======== Given records ========

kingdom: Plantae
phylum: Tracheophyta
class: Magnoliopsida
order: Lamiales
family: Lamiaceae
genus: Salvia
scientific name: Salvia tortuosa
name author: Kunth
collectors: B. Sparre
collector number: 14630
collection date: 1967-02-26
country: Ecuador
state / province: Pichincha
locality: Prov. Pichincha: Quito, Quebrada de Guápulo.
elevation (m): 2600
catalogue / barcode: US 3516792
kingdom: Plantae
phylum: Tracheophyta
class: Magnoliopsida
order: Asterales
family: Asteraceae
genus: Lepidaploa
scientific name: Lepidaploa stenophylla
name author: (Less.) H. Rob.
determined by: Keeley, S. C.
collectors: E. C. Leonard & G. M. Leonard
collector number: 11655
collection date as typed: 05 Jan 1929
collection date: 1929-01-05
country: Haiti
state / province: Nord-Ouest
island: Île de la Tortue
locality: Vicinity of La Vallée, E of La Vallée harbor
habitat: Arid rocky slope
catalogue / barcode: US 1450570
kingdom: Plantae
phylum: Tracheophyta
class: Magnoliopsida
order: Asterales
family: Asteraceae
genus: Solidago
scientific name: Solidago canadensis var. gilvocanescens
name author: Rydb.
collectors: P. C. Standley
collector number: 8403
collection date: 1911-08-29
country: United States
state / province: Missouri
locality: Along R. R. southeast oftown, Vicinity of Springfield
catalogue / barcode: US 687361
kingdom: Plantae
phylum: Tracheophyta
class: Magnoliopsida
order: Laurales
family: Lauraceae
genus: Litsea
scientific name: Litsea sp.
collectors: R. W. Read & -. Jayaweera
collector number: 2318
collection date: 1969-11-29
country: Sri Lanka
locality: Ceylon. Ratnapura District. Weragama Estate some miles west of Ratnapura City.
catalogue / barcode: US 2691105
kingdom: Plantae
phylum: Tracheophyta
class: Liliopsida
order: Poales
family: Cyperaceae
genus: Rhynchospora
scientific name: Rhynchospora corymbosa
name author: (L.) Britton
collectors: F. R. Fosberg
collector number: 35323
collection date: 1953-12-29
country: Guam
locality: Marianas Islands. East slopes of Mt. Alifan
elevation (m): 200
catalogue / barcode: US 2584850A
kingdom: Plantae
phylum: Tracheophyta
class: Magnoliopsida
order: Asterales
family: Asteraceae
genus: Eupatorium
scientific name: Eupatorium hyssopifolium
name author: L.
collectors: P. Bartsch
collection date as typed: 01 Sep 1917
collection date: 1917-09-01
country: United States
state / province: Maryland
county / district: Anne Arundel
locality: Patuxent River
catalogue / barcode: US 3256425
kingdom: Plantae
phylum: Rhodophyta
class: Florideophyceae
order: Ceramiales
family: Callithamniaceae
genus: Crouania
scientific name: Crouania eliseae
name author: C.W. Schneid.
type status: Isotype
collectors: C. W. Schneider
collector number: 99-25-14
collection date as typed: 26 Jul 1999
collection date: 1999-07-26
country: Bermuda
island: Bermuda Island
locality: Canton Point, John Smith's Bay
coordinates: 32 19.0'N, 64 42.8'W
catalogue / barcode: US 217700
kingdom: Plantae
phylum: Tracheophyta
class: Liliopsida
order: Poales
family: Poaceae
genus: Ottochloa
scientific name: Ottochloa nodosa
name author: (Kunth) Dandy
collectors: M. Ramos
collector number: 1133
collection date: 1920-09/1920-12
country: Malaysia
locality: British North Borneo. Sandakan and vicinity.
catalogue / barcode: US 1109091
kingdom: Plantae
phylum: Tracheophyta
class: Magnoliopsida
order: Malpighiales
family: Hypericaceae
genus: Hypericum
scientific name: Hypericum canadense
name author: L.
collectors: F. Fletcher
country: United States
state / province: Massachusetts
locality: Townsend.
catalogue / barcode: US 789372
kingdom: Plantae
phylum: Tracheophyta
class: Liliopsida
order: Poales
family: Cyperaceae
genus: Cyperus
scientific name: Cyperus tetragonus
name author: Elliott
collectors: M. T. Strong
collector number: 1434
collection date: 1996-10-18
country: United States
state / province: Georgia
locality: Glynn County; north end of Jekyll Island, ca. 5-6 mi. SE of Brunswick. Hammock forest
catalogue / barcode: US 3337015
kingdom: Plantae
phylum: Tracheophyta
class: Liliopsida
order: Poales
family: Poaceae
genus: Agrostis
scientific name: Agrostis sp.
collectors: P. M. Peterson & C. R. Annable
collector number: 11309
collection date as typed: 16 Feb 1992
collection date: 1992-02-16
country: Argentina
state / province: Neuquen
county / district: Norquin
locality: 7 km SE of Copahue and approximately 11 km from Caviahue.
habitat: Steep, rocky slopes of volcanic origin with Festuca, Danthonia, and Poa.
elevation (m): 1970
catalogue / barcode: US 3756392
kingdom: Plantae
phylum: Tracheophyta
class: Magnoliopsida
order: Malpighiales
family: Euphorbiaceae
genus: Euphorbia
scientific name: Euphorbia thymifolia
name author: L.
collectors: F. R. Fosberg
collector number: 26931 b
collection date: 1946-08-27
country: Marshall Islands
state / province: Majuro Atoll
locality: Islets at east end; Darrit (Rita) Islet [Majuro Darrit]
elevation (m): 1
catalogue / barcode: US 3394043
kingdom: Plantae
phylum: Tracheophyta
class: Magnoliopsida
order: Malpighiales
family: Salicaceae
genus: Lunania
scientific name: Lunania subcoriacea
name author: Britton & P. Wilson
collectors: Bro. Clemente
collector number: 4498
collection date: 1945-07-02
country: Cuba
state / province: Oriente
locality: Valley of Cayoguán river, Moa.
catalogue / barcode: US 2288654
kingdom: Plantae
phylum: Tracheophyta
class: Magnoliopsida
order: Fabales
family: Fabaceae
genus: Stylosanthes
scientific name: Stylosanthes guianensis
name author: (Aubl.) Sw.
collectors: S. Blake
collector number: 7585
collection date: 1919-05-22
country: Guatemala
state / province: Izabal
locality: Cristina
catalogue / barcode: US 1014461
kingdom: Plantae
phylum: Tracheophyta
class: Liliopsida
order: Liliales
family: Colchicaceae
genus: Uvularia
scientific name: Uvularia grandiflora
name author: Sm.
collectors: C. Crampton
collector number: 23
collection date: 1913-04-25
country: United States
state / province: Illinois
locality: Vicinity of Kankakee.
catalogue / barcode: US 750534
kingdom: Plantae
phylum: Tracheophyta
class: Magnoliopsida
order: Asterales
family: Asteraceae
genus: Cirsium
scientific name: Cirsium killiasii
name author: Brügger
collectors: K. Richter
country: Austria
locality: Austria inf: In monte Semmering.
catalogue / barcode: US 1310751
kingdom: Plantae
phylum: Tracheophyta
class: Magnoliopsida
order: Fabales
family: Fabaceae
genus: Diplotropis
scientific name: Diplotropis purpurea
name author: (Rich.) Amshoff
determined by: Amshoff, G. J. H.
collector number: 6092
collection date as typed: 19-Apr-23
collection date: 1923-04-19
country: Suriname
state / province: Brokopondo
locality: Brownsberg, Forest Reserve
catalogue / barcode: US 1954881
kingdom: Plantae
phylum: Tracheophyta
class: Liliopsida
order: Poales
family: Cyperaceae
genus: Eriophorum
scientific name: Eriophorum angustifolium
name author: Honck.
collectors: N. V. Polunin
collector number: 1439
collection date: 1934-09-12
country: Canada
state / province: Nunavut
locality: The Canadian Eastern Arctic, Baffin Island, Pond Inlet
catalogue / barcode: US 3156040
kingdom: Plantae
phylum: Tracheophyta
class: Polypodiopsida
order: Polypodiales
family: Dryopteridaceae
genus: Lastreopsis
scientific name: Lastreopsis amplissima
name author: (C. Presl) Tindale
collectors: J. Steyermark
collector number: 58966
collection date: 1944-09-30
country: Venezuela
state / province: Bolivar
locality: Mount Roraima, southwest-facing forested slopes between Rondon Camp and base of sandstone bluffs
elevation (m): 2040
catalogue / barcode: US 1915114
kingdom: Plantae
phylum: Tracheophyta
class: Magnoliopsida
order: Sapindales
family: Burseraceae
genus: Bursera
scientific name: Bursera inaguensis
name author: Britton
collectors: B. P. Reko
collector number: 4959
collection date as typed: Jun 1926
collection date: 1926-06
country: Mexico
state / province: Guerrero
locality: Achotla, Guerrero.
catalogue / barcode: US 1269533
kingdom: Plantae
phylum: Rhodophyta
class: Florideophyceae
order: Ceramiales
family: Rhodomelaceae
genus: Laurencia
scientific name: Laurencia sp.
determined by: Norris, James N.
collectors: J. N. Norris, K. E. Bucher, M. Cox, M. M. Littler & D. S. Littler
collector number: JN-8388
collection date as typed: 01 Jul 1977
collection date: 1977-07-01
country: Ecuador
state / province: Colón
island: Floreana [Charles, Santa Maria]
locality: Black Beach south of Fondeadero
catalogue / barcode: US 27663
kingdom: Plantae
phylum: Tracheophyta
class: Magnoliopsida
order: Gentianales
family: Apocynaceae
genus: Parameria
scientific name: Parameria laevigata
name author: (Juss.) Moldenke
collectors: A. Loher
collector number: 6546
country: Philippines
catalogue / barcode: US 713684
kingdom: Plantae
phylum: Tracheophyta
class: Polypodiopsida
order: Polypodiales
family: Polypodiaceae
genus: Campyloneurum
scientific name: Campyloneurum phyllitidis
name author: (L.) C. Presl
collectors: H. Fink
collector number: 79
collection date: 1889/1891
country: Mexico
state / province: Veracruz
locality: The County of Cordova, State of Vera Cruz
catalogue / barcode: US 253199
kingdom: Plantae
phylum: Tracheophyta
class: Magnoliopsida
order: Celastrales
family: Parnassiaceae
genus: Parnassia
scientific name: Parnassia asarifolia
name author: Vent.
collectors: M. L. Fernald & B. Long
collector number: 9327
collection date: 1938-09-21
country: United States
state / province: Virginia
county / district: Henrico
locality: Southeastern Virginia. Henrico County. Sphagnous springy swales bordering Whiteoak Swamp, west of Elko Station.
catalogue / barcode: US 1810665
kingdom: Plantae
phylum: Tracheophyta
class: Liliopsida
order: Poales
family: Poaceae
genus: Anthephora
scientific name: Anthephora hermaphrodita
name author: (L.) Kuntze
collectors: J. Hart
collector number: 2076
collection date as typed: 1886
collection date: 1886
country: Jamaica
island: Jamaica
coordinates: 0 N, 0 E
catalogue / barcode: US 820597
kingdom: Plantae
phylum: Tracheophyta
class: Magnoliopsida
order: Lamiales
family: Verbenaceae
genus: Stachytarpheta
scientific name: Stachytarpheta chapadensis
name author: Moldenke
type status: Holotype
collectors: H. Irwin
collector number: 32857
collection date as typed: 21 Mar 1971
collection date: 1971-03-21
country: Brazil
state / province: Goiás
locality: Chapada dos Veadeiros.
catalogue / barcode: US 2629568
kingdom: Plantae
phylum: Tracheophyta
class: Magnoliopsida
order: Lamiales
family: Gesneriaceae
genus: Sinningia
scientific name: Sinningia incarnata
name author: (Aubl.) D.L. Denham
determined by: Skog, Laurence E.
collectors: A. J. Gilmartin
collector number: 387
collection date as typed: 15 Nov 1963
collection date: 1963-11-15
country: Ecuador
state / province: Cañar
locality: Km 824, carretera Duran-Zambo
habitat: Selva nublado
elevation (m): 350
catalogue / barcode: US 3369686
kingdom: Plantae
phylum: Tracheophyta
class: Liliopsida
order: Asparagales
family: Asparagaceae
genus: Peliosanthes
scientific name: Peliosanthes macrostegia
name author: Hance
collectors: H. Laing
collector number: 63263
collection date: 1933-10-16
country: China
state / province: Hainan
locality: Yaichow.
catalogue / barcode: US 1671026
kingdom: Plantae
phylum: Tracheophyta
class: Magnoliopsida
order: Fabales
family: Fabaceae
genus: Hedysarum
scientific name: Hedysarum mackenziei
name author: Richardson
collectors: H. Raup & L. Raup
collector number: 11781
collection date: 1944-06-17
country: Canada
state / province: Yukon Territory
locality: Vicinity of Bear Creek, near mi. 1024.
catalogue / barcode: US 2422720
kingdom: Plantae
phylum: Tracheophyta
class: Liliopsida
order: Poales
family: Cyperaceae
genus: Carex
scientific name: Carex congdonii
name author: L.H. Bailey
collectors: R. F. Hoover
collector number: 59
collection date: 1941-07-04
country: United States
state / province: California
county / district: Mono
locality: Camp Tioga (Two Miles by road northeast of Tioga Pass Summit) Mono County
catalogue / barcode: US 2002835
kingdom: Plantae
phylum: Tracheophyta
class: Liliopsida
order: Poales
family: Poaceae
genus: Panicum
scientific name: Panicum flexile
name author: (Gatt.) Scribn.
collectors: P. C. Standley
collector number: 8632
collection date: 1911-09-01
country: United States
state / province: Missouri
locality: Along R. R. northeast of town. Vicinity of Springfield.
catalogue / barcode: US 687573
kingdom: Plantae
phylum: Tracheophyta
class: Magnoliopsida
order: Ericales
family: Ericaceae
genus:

========

Please give the records again from the line holding "determined by: Skog, Laurence E." through the end of the records, inclusive, renaming "collector number" to "collection number" and leaving everything else unchanged. Give only those lines.

determined by: Skog, Laurence E.
collectors: A. J. Gilmartin
collection number: 387
collection date as typed: 15 Nov 1963
collection date: 1963-11-15
country: Ecuador
state / province: Cañar
locality: Km 824, carretera Duran-Zambo
habitat: Selva nublado
elevation (m): 350
catalogue / barcode: US 3369686
kingdom: Plantae
phylum: Tracheophyta
class: Liliopsida
order: Asparagales
family: Asparagaceae
genus: Peliosanthes
scientific name: Peliosanthes macrostegia
name author: Hance
collectors: H. Laing
collection number: 63263
collection date: 1933-10-16
country: China
state / province: Hainan
locality: Yaichow.
catalogue / barcode: US 1671026
kingdom: Plantae
phylum: Tracheophyta
class: Magnoliopsida
order: Fabales
family: Fabaceae
genus: Hedysarum
scientific name: Hedysarum mackenziei
name author: Richardson
collectors: H. Raup & L. Raup
collection number: 11781
collection date: 1944-06-17
country: Canada
state / province: Yukon Territory
locality: Vicinity of Bear Creek, near mi. 1024.
catalogue / barcode: US 2422720
kingdom: Plantae
phylum: Tracheophyta
class: Liliopsida
order: Poales
family: Cyperaceae
genus: Carex
scientific name: Carex congdonii
name author: L.H. Bailey
collectors: R. F. Hoover
collection number: 59
collection date: 1941-07-04
country: United States
state / province: California
county / district: Mono
locality: Camp Tioga (Two Miles by road northeast of Tioga Pass Summit) Mono County
catalogue / barcode: US 2002835
kingdom: Plantae
phylum: Tracheophyta
class: Liliopsida
order: Poales
family: Poaceae
genus: Panicum
scientific name: Panicum flexile
name author: (Gatt.) Scribn.
collectors: P. C. Standley
collection number: 8632
collection date: 1911-09-01
country: United States
state / province: Missouri
locality: Along R. R. northeast of town. Vicinity of Springfield.
catalogue / barcode: US 687573
kingdom: Plantae
phylum: Tracheophyta
class: Magnoliopsida
order: Ericales
family: Ericaceae
genus:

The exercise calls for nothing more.